03:07 pm - Why Modern Readers are Less Tolerant of Description
This is just a personal theory, but hey, it makes sense:

One hundred years ago, or even fifty years ago, the average reader did not travel widely and did not have access to full-color photographs or television. They had never seen pyramids, or elephants, or tropical rain forests. Many people had also never seen a prairie, a pine forest, a stretch of English farmland, or an industrial city. This means that the reader's repetoire of pre-conceived images was not as vast as the modern reader's.

Description was inherently interesting because it took readers somewhere they'd never been before. Description was also necessary because brief phrases like "whitewater rapids" or "towering cliff face" were not sufficient to call up any pre-conceived images.

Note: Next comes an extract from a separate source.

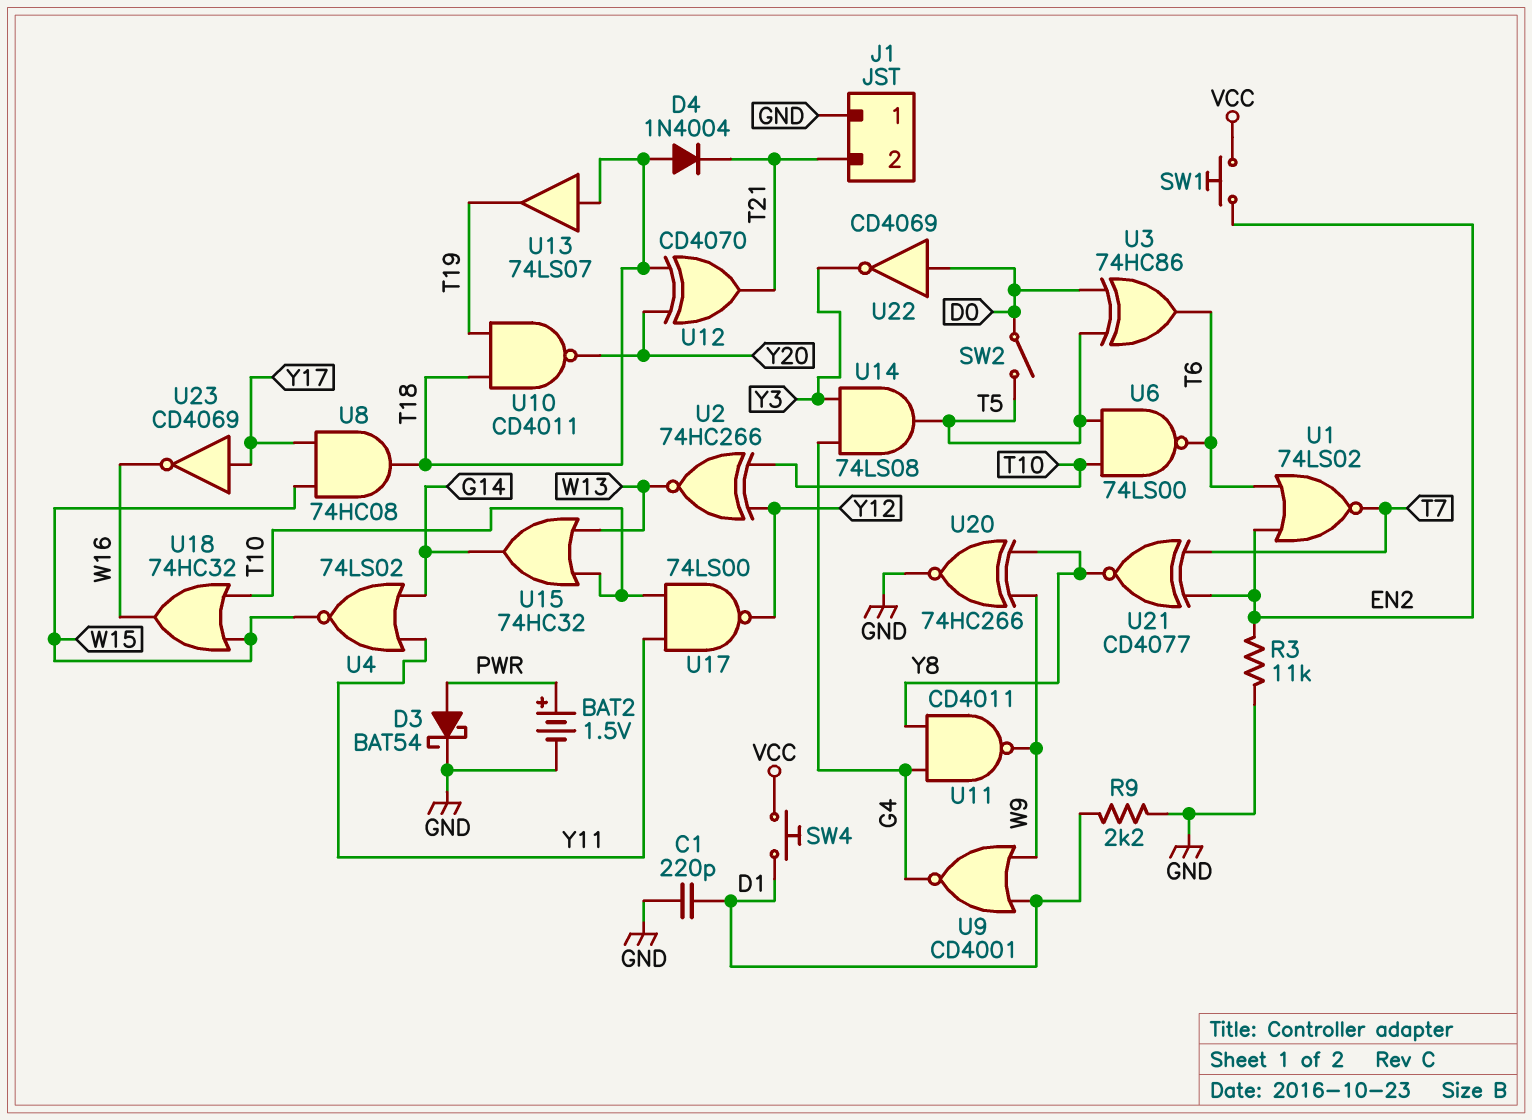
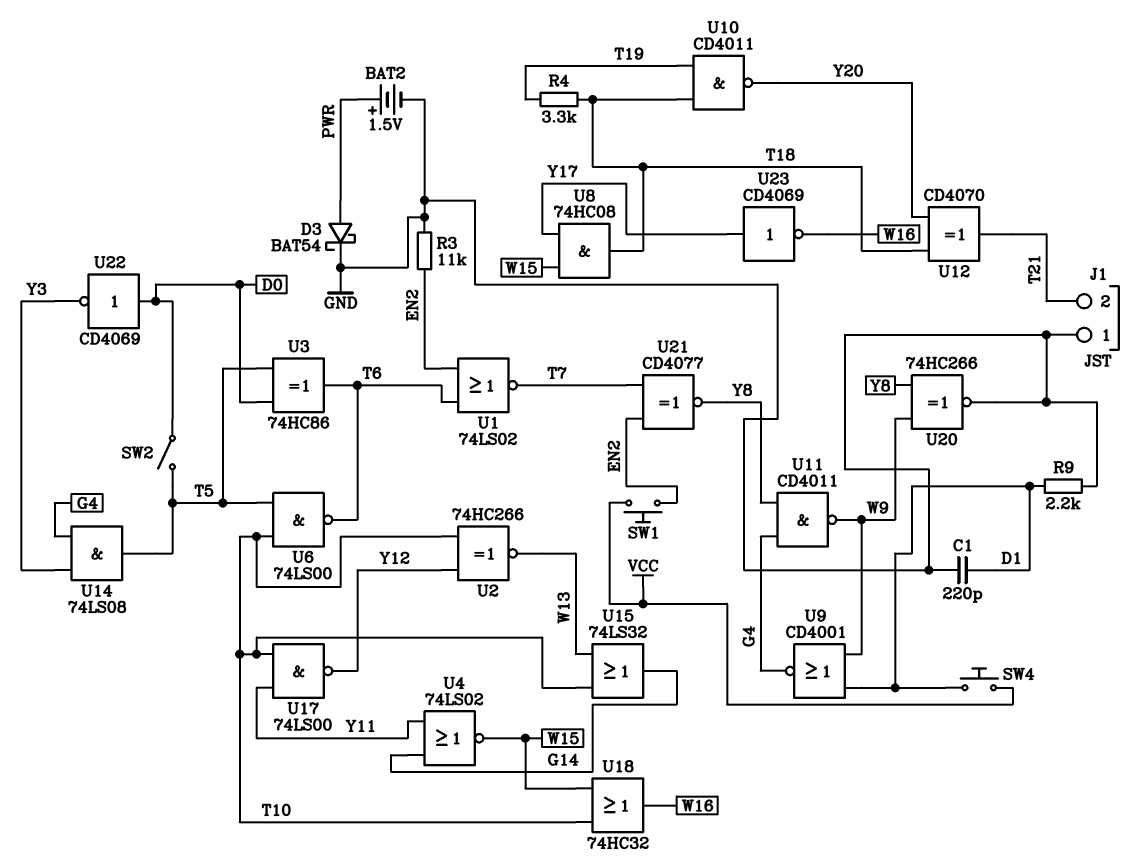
D4: diode 1N4004 (A T18, K T21) -> none
R4: none -> 3.3k (T18, T19)
U13: buffer 74LS07 (in T18, out T19) -> none
U15: OR 74HC32 (in T10, in W13, out G14) -> OR 74LS32 (in T10, in W13, out G14)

In general, modern readers still like description, but their taste is different. They like their description in bits and pieces, interspersed around interesting events. Or, if a full paragraph is to be devoted to description, they expect it to do more than simply describe the landscape--they expect the description to cause them to view the landscape in a new way, or evoke new insights into the story, or both.

This is not to say that long descriptive paragraphs are inherently bad, or that there are no readers who like them. But as a rule, modern readers come to the page with vastly different experiences than readers of the last century. This is why "But [insert classic author] did it!" is not a valid justification for opening a story with five paragraphs of weather and landscape.